Alphabet is expected to report Q1 revenue of about $106.97 billion, up 19% year over year, though EPS is projected to decline slightly to $2.73 as AI spending rises. Options markets imply the stock could move up to 5% in either direction by week-end, with a possible range from below $327 to near $362 after Friday's record close just above $344. Citi raised its price target to $405 from $390, and Wall Street's average target of $382 implies about 11% upside.

Analysis

The setup is less about the absolute earnings print and more about whether Alphabet can convert AI capex into visible product pull-through fast enough to justify a premium multiple. The market is already pricing a fairly large post-print move, which means the first derivative matters more than headline EPS: search query mix, Cloud backlog growth, and evidence that Gemini is increasing engagement without materially cannibalizing monetization.

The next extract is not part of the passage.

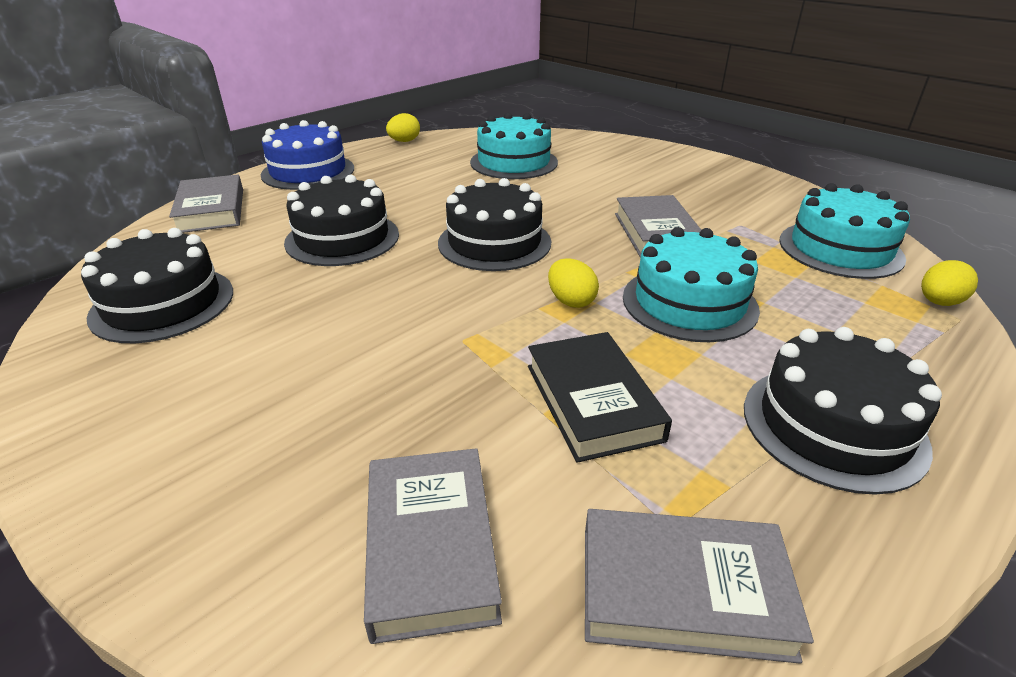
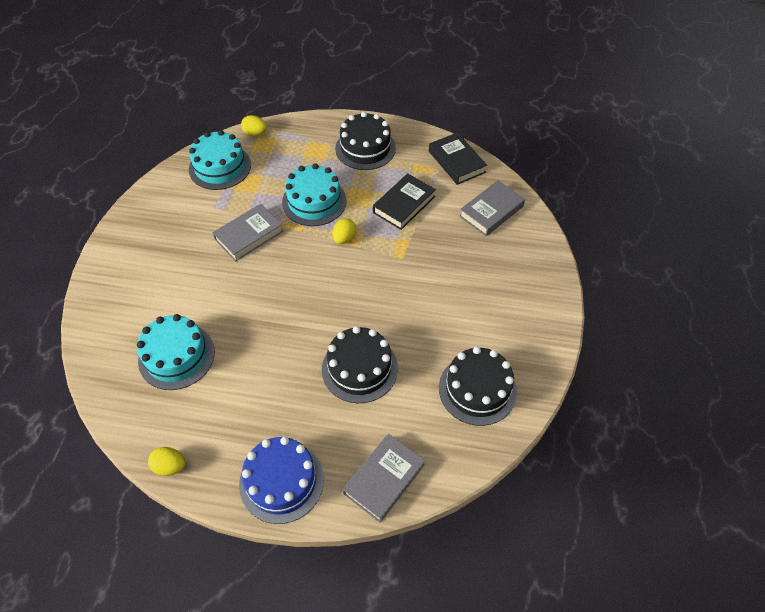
camera: 125 degrees left, 20 degrees up
(494, 242) = (310, 295): black cake -> none
(683, 591) = (456, 162): grey book -> black book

If the company shows accelerating usage but no near-term margin compression scare, the stock can re-rate quickly because investors are willing to finance the buildout as long as they see a path to operating leverage. The key second-order effect is competitive positioning versus other AI spenders: Alphabet can absorb higher capex better than smaller AI infrastructure names because it has a dominant cash-generating core, but that also means any sign of slower monetization would hit multiple expansion harder than the actual earnings miss. In other words, the bear case is not that AI spending is high; it is that the market concludes Alphabet is subsidizing user adoption without sufficient ad or cloud payback, which would pressure the stock for weeks rather than days. A clean beat with stable margins would likely lift not just GOOGL, but also sentiment toward large-cap platform AI winners broadly. The contrarian risk is that expectations for Gemini are now high enough that “good” may not be enough if the company fails to show a measurable contribution to revenue mix. Options are implying a meaningful move, but the bigger asymmetric risk is downside if management hints that AI monetization will lag 2-4 quarters behind spend, because that would force a reset in 2026 estimates and pull forward debate on capital allocation. Conversely, if Cloud growth surprises upward while margins merely hold, the stock could gap higher and stay elevated as investors re-anchor to a higher sustainable growth rate.